Directions for this task: Please repeat the records beneath this task exactly as they appear, but skip the images.

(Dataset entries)

+++++

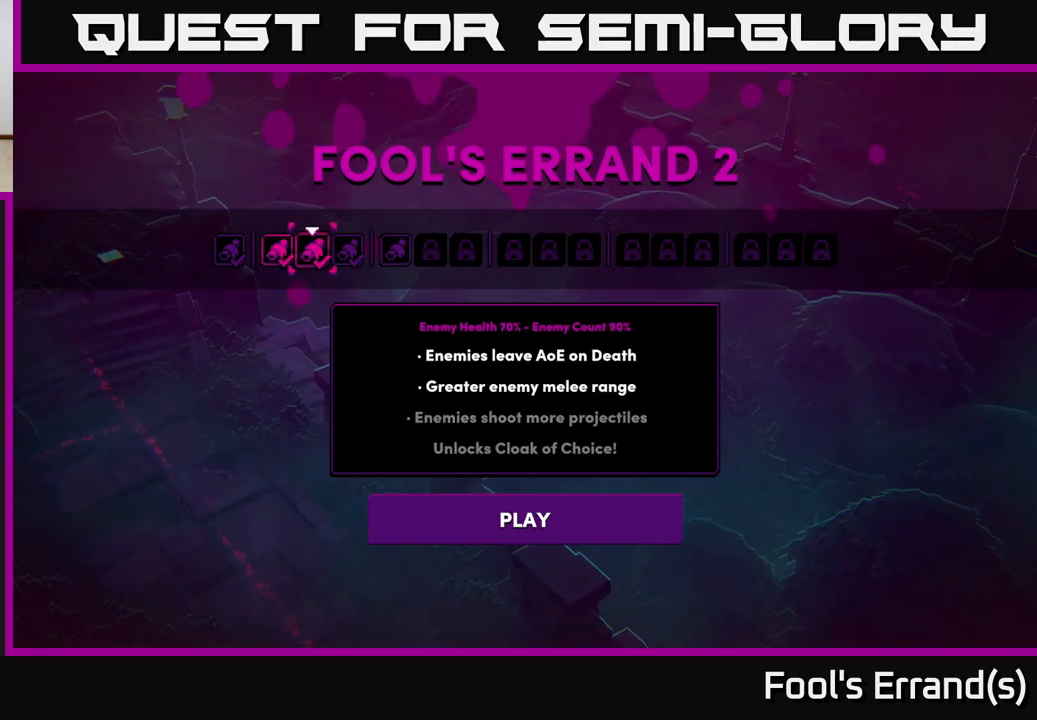
{"buttons": [], "left_stick": "center", "right_stick": "center", "events": [[67, "left_stick", "right"], [200, "left_stick", "center"], [283, "left_stick", "right"], [417, "left_stick", "center"]]}
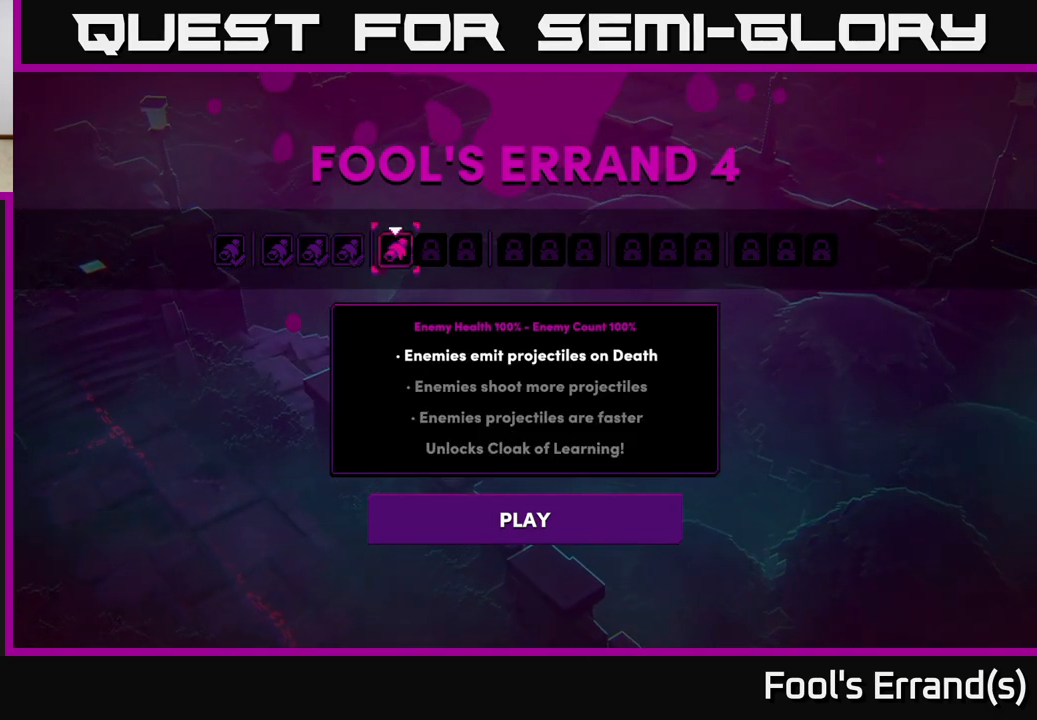
{"buttons": [], "left_stick": "center", "right_stick": "center", "events": []}
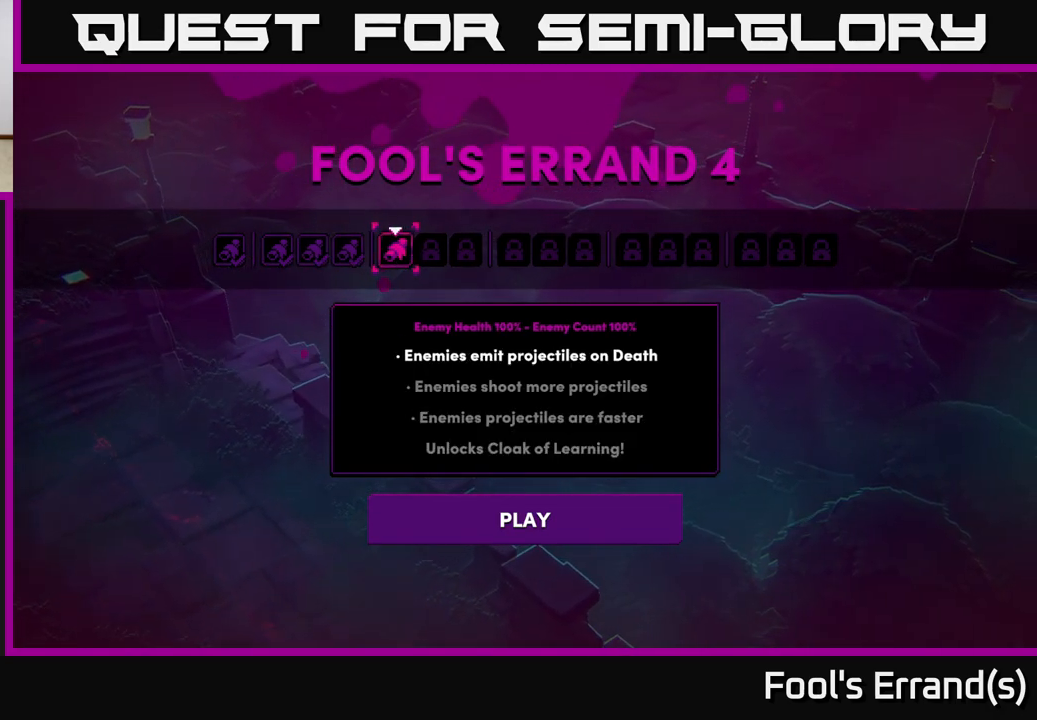
{"buttons": [], "left_stick": "center", "right_stick": "center", "events": []}
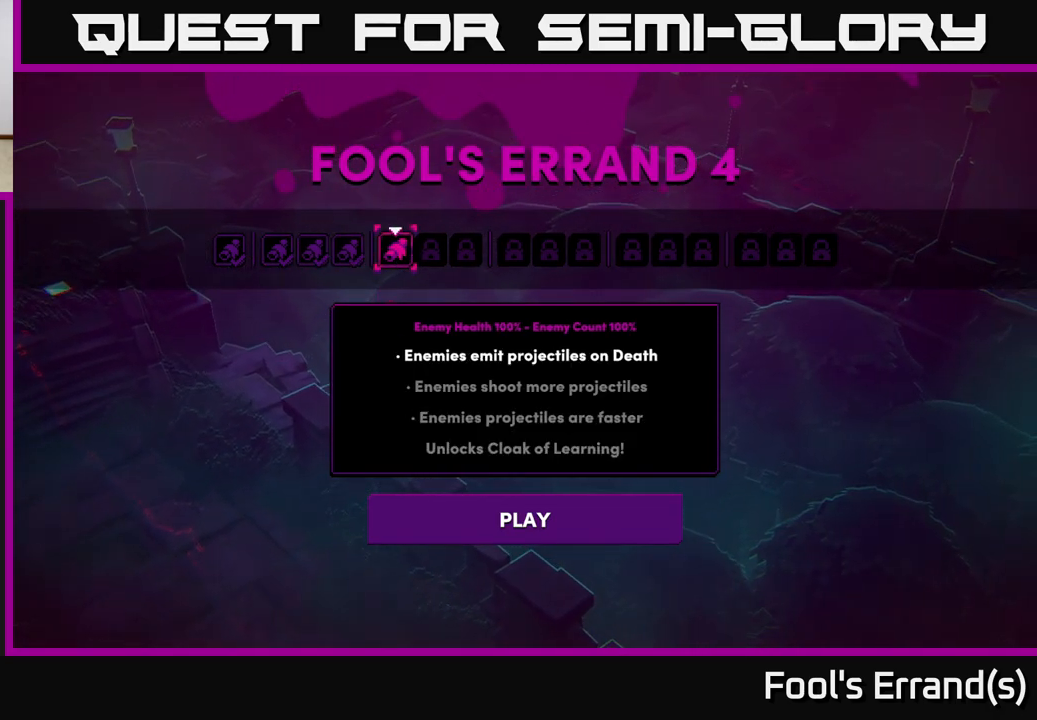
{"buttons": [], "left_stick": "center", "right_stick": "center", "events": []}
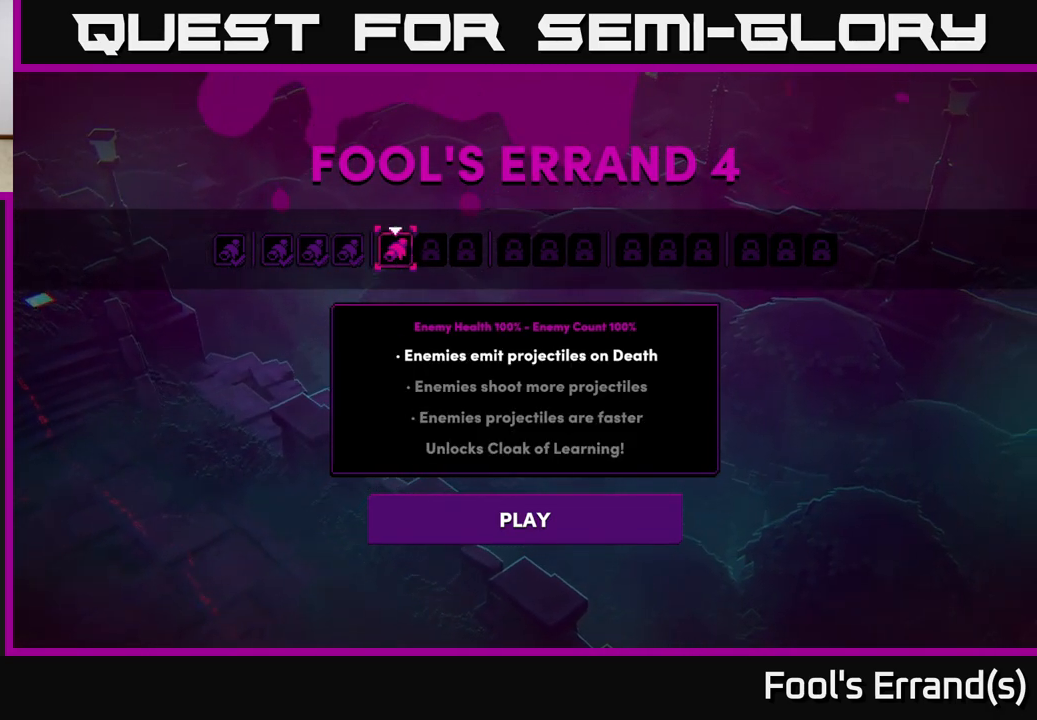
{"buttons": [], "left_stick": "center", "right_stick": "center", "events": []}
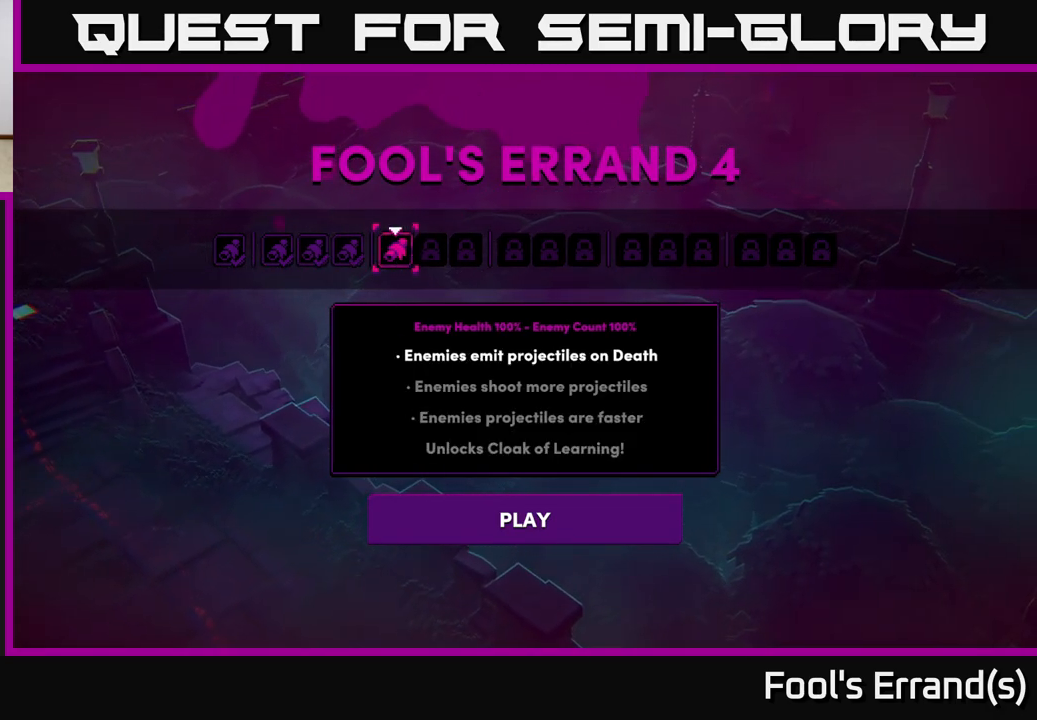
{"buttons": [], "left_stick": "center", "right_stick": "center", "events": []}
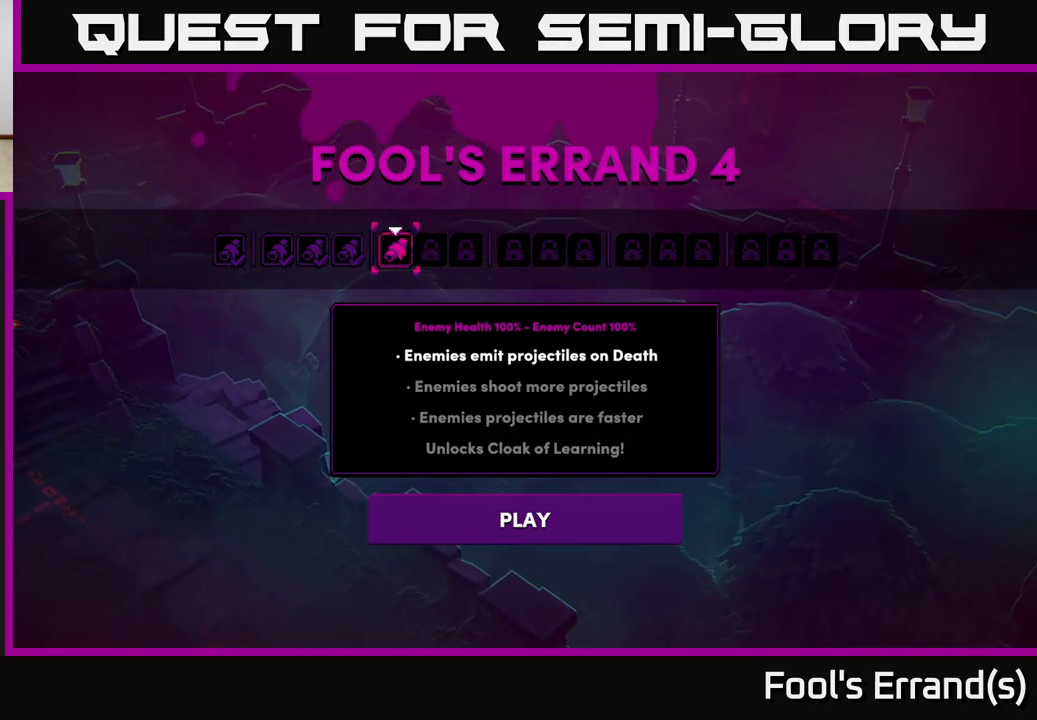
{"buttons": [], "left_stick": "center", "right_stick": "center", "events": [[367, "A", "down"], [433, "A", "up"]]}
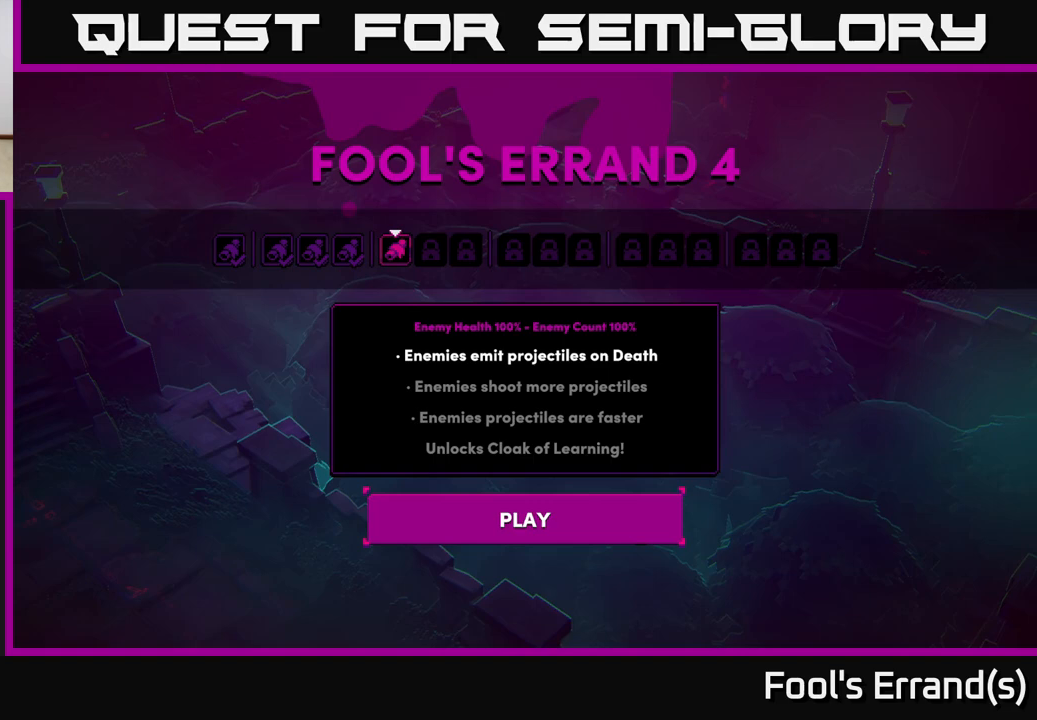
{"buttons": ["A"], "left_stick": "center", "right_stick": "center", "events": [[483, "A", "down"]]}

+++++

Final answer:
{"buttons": [], "left_stick": "center", "right_stick": "center", "events": [[67, "left_stick", "right"], [200, "left_stick", "center"], [283, "left_stick", "right"], [417, "left_stick", "center"]]}
{"buttons": [], "left_stick": "center", "right_stick": "center", "events": []}
{"buttons": [], "left_stick": "center", "right_stick": "center", "events": []}
{"buttons": [], "left_stick": "center", "right_stick": "center", "events": []}
{"buttons": [], "left_stick": "center", "right_stick": "center", "events": []}
{"buttons": [], "left_stick": "center", "right_stick": "center", "events": []}
{"buttons": [], "left_stick": "center", "right_stick": "center", "events": [[367, "A", "down"], [433, "A", "up"]]}
{"buttons": ["A"], "left_stick": "center", "right_stick": "center", "events": [[483, "A", "down"]]}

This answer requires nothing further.